Results and discussion

To assess the imaging performance of the soft x-ray microscope over the full field of view (FOV ≈ 50 µm), initially a Siemens star test pattern was recorded (NTTAT, model ATN/XRESO-50). The corresponding micrograph (see Fig. 2) indicates an almost uniform illumination over the full FOV. As seen from the inset of Figure 2, the smallest structures of the Siemens star having a size of 50 nm are well resolved in all directions.

Further, the polyextremophilic bacterium Deinococcus radiodurans was imaged (see Fig. 3): the representative structure of the bacterium is clearly evident. Other iron enriched micro-organisms were additionally investigated. Due to their iron content they show a stronger absorption compared to carbon containing material. Geo-colloids collected from a water sample (river Main/central Germany) were examined, showing microstructured as well as irregular particles. The necklacelike structure visible in the lower part of the micrograph is supposed to stem from biological debris material. The spacing of the regularly arranged isolated “holes” is approximately 215 nm, indicating the high resolution capacity of the table-top soft x-ray microscope.

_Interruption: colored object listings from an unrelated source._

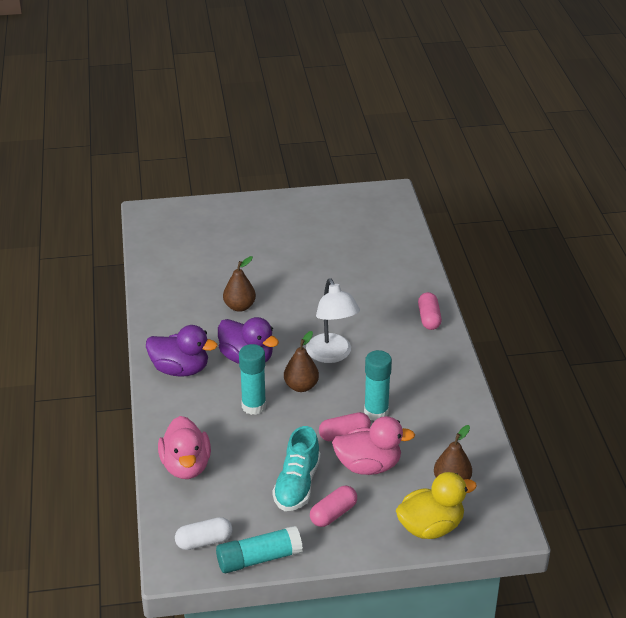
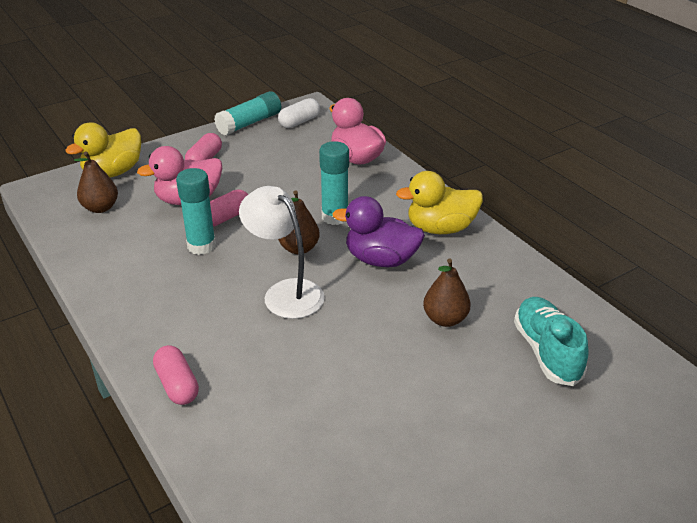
camera: 155 degrees right, 0 degrees up
purple duck [146,325,218,377] -> yellow duck [396,171,483,234]
turquoise shoe [272,426,320,511] -> turquoise shoe moved to [514,297,589,386]

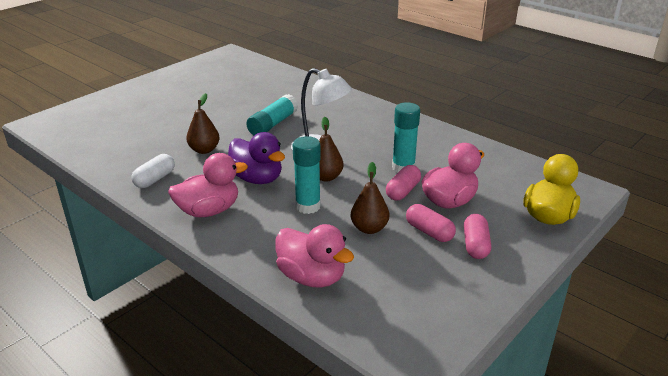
camera: 165 degrees right, 5 degrees down
brown pear [74,151,118,213] -> brown pear moved to [351,162,389,234]
pink capsule [153,345,199,405] -> pink capsule moved to [406,204,456,242]
turquoise glue stick [214,91,281,136] -> turquoise glue stick moved to [246,94,298,135]
white capsule [278,98,320,128] -> white capsule moved to [132,154,175,188]
purple duck [332,196,425,267] -> purple duck turned 45 degrees clockwise [228,132,285,184]
yellow duck [396,171,483,234] -> pink duck [168,153,248,217]
turquoise shoe [514,297,589,386] -> none

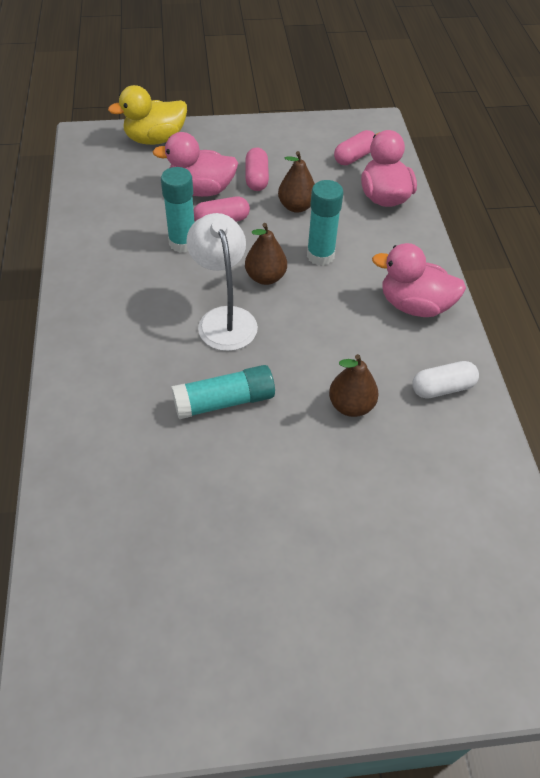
camera: 140 degrees left, 20 degrees up
purple duck [228,132,285,184] -> none
pink capsule [464,214,491,259] -> pink capsule moved to [334,130,375,165]

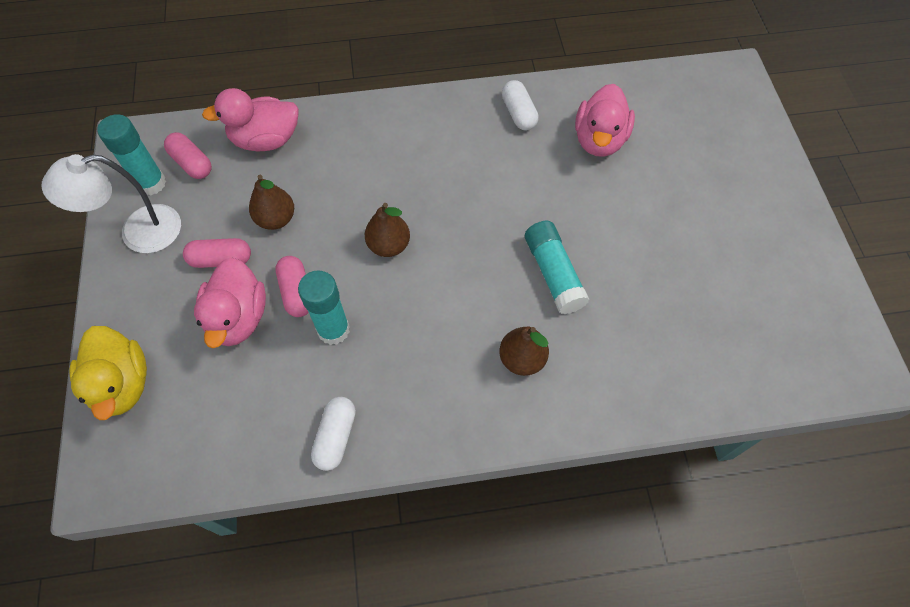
camera: 90 degrees left, 10 degrees up
white lamp [186,213,258,351] -> white lamp moved to [41,154,181,253]
turquoise glue stick [307,180,343,266] -> turquoise glue stick moved to [97,114,166,195]
brown pear [329,354,379,417] -> brown pear moved to [499,326,549,376]
pink duck [372,243,466,317] -> pink duck moved to [575,84,635,157]
none -> white capsule [311,397,356,471]

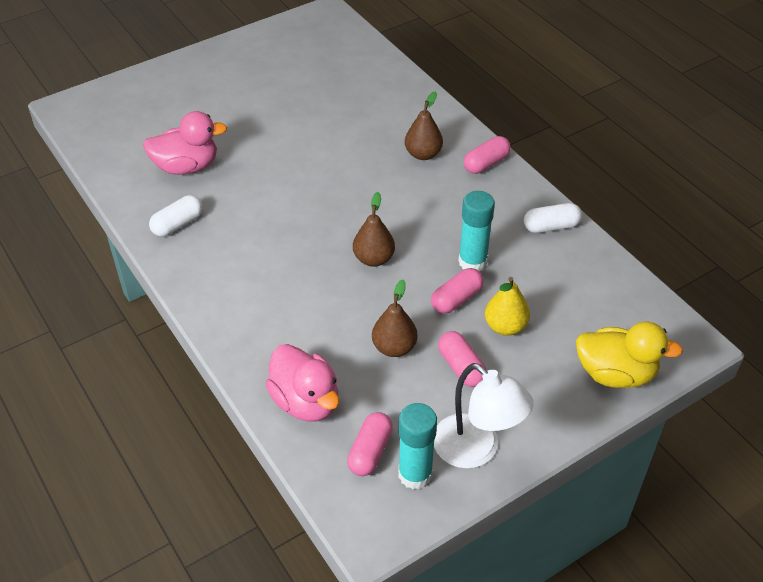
camera: 115 degrees left, 15 degrees down
yellow duck [69,326,147,420] -> yellow duck turned 60 degrees clockwise [576,321,683,388]
pink duck [194,257,266,348] -> yellow pear [485,277,530,336]
turquoise glue stick [525,221,590,314] -> none
none -> pink capsule [464,136,510,174]

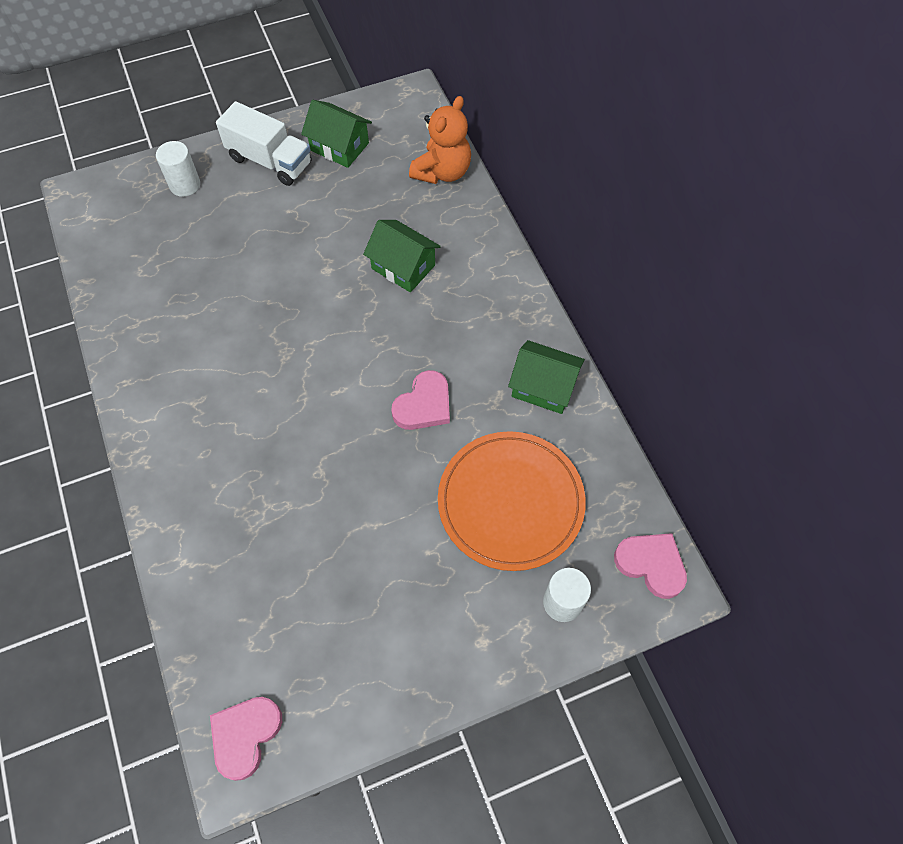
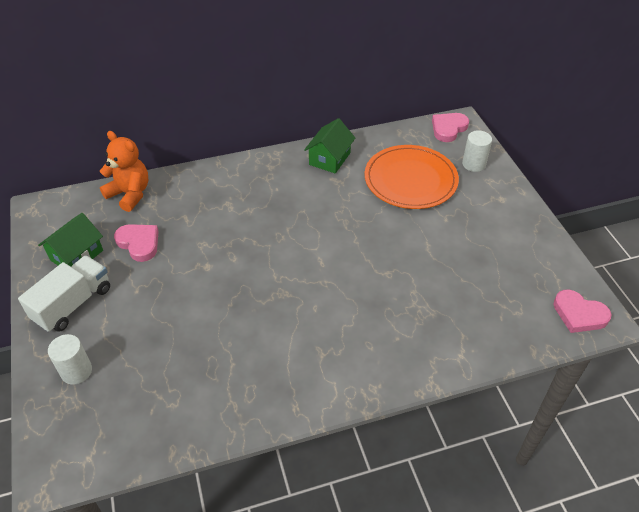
camera: 85 degrees left, 15 degrees down
green house [363,220,441,292] -> none
pink heart [391,370,450,430] -> pink heart moved to [114,224,159,262]

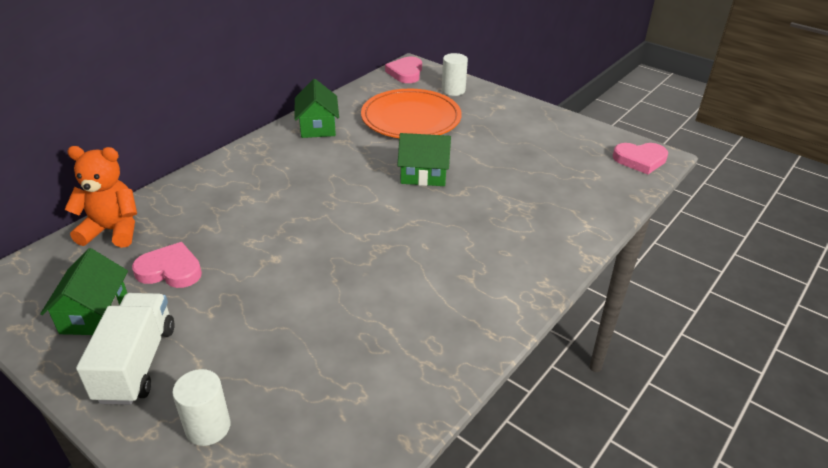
camera: 35 degrees left, 10 degrees down
none -> green house [397,133,451,186]

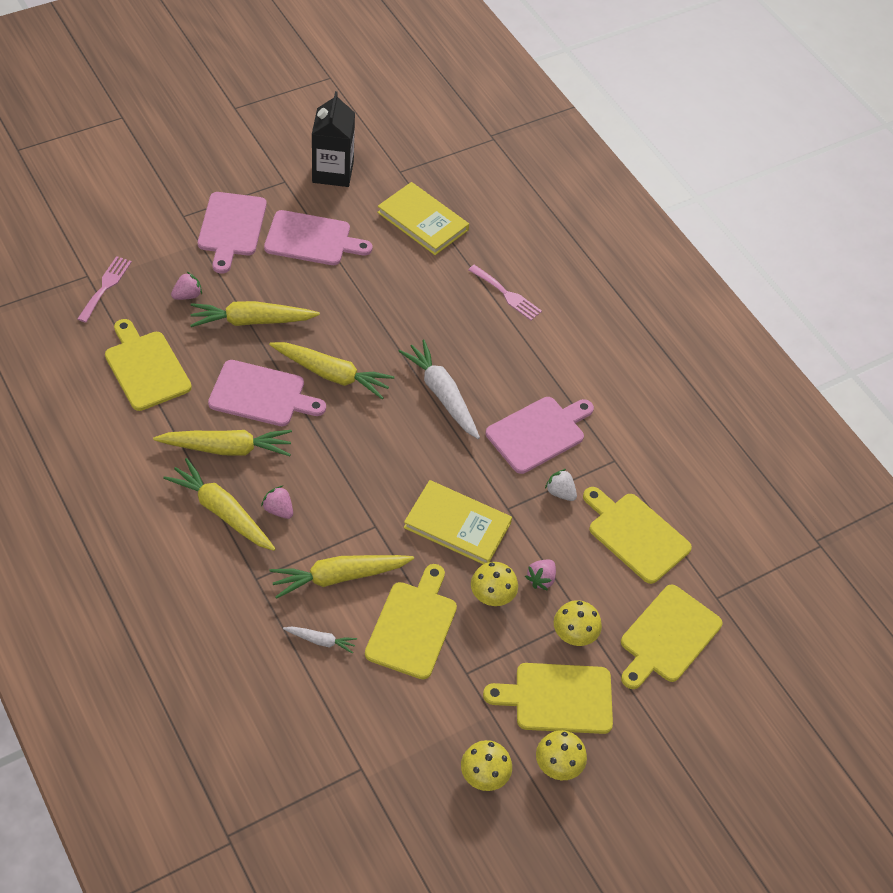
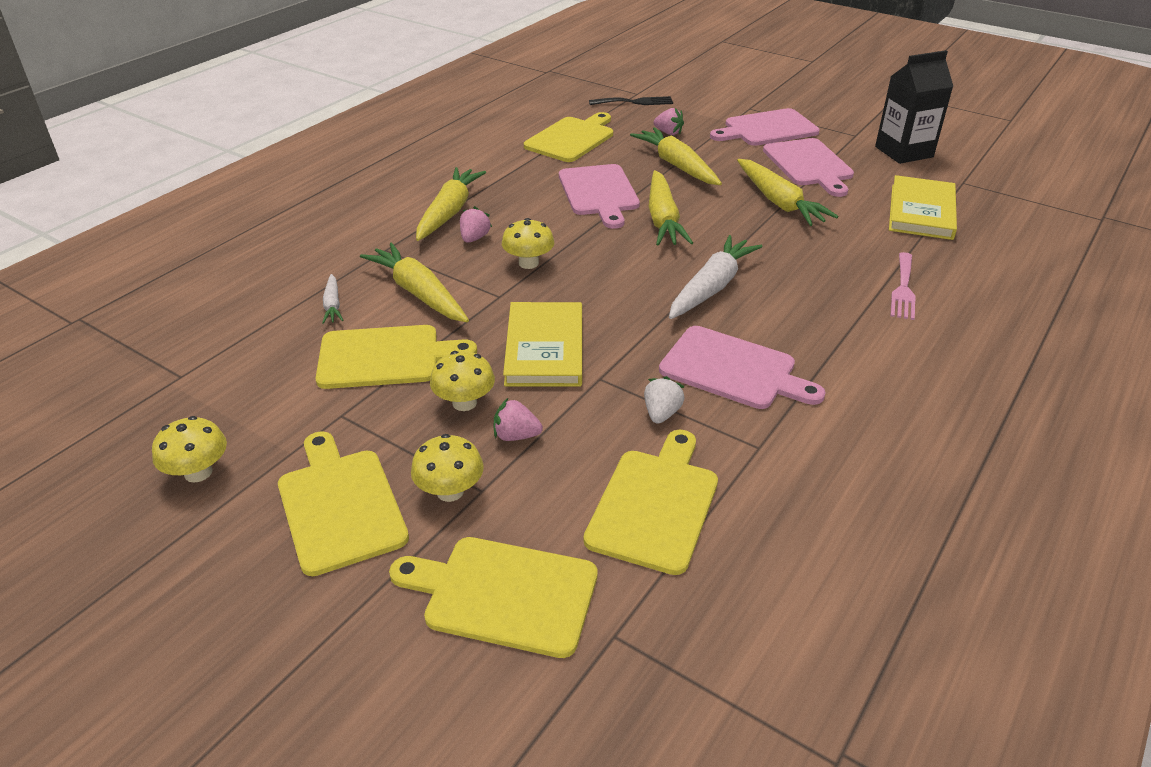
camera: 70 degrees right, 15 degrees down
pink fork [77,256,132,323] -> black fork [589,96,673,105]
yellow carrot [153,430,292,456] -> yellow carrot moved to [737,159,838,226]
yellow mushroom [536,730,587,780] -> yellow mushroom moved to [502,218,554,269]

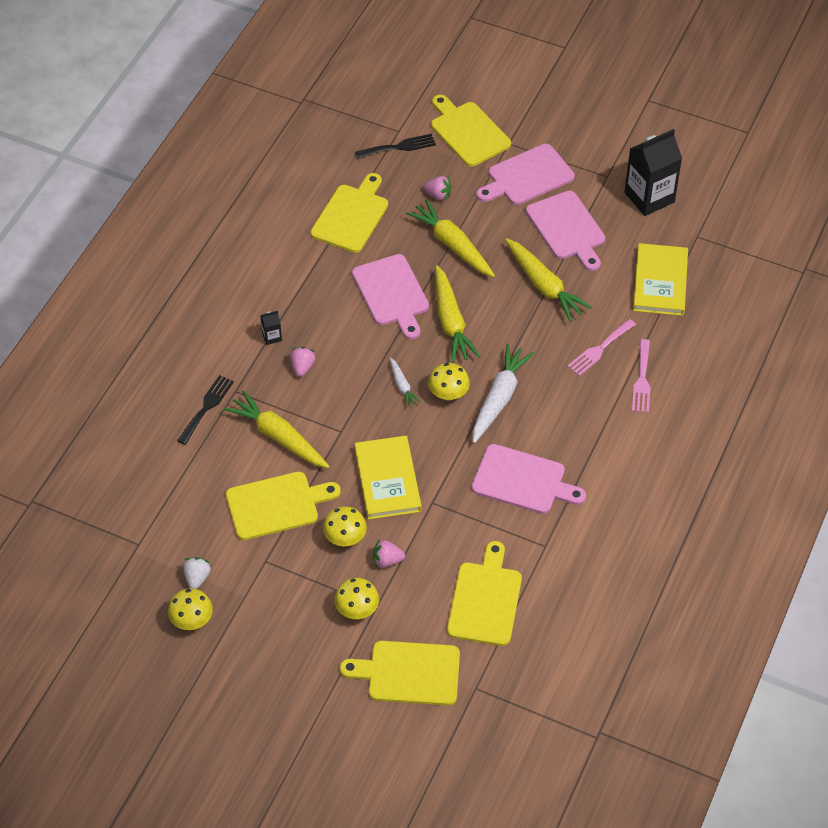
camera: 10 degrees left, 15 degrees up
yellow cutting board [278,431,409,576] -> yellow cutting board moved to [431,95,511,167]
white carrot [322,274,343,324] -> white carrot moved to [390,357,421,407]
yellow carrot [416,167,486,241] -> black carton [260,311,282,345]
yellow mushroom [502,218,554,269] -> yellow mushroom moved to [428,363,470,401]
white strawberry [644,376,685,424] -> white strawberry moved to [183,557,211,589]
none -> black fork [177,375,234,445]
none -> pink fork [567,319,636,376]

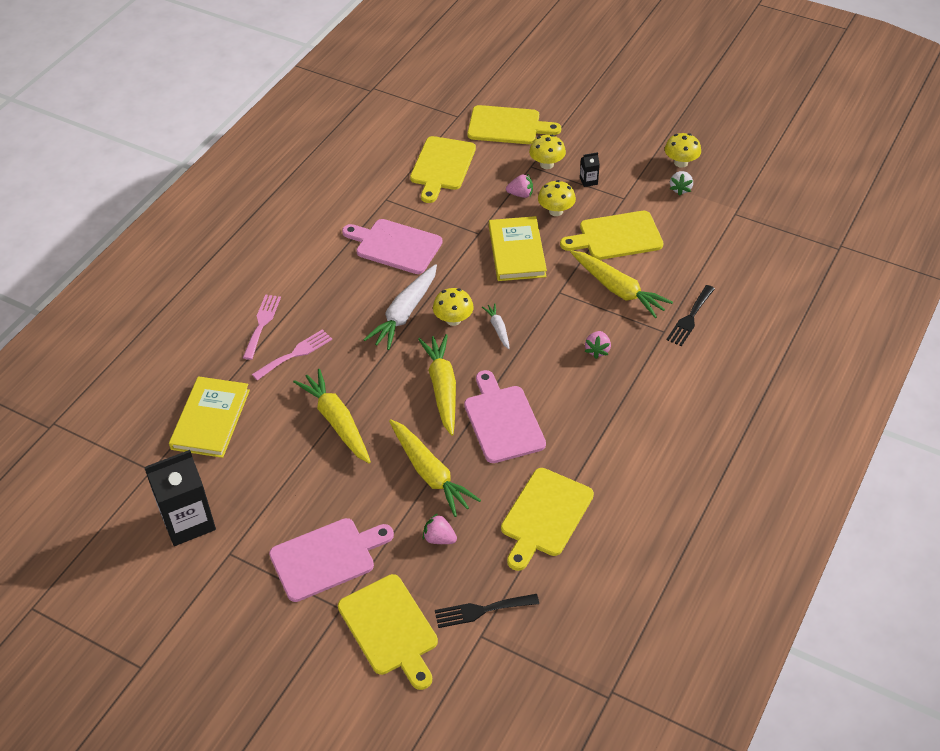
camera: 175 degrees left, 5 degrees down
black carton [260,311,282,345] -> black carton moved to [580,152,600,187]
pink cutting board [526,191,605,271] -> none

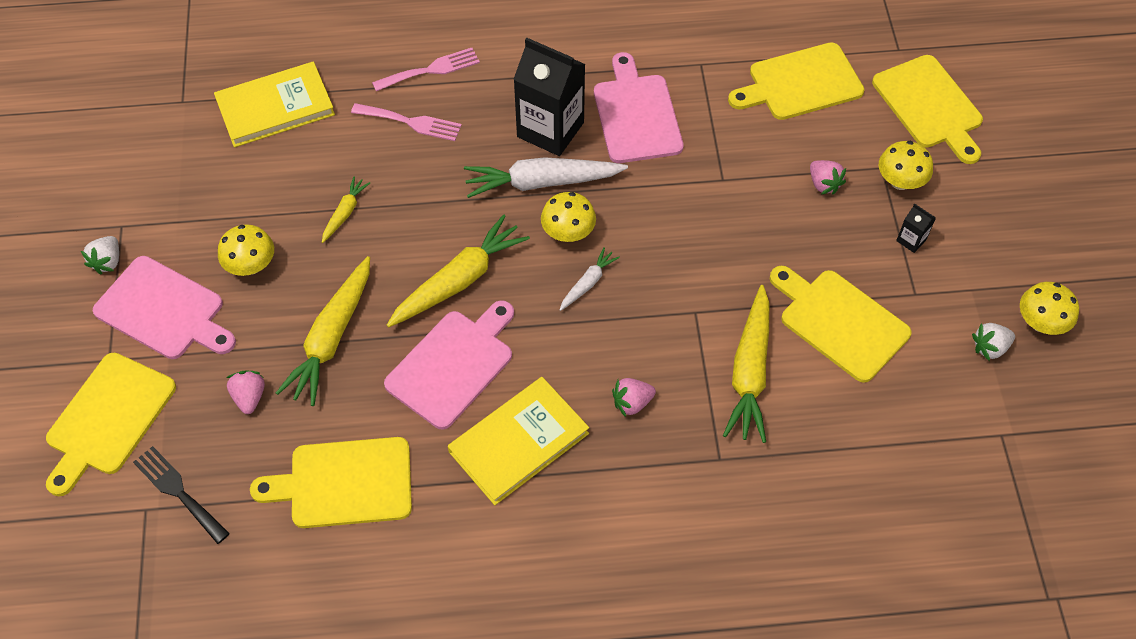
camera: 55 degrees right, 10 degrees up
black carton [145,450,216,546] -> black carton moved to [513,38,585,156]
yellow carrot [293,369,371,463] -> yellow carrot [322,177,370,243], size x0.50
yellow book [489,216,547,281] -> yellow book moved to [448,377,589,505]
yellow mushroom [538,180,576,216] -> yellow mushroom moved to [218,224,274,276]
black fork [666,285,715,346] -> none
none -> white strawberry [81,236,119,274]

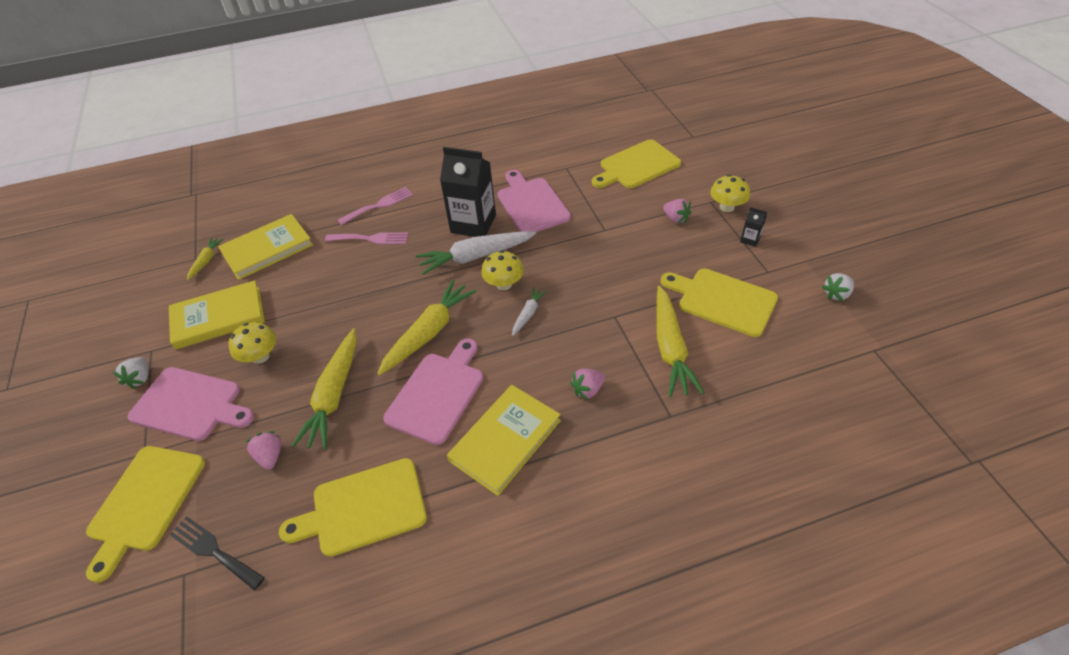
camera: 10 degrees left, 10 degrees down
yellow carrot [322,177,370,243] -> yellow carrot moved to [187,238,224,280]
yellow cutting board [872,55,983,164] -> none
yellow mushroom [1020,282,1079,335] -> none
none -> yellow book [169,280,265,350]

Figure 3: Soft x-ray micrograph of (left) bacterium Deinococcus radiodurans, (middle/below) iron enriched micro-organisms and (right) geo-colloids taken from the river Main recorded at λ = 2.88 nm (magnification 250×, effective pixel size 52 nm, 18 000 pulses, exposure 60 min). The D. radiodurans was provided by T. Salditt (University of Göttingen), the micro-organisms and geocolloids were collected by J. Niemeyer (University of Göttingen).

Conclusion and outlook

We have demonstrated the feasibility of a table-top soft x-ray microscope operating at a wavelength of 2.88 nm. It is based on an almost debris-free, longterm stable laser plasma produced in a gaseous target. Currently, structures of about 50 nm in size are already detectable, among other factors limited by the low signal-to-noise ratio due to the relatively low brilliance of the plasma. However, the presented system offers various opportunities for the scalability of the photon flux, which has already been separately investigated in the past. First of all, lasers of higher repetition rate (average power) and / or shorter pulses can be employed. Due to the higher degree of excitation the use of ps laser pulses of the same energy as the currently employed ns pulses can boost the brightness of the plasma by more than a factor of 10 in the “water window” range [13]. Moreover, higher particle densities by use of either higher gas pressures or the barrel shock approach can increase the brilliance of the laser plasma by at least one order of magnitude [14]. Such improvements will be incorporated into the system in the future to reduce exposure times for recording of micrographs, thereby maintaining the compactness of the microscope and especially the inherent cleanliness of the soft x-ray source.

Acknowledgment

Financial support by the “Deutsche Forschungsgemeinschaft” within “Sonderforschungsbereich 755” “Nanoscale Photonic Imaging” (Project C04) is gratefully acknowledged. The authors like to thank T. Salditt and J. Niemeyer (both Univ. Göttingen) for stimulating discussions.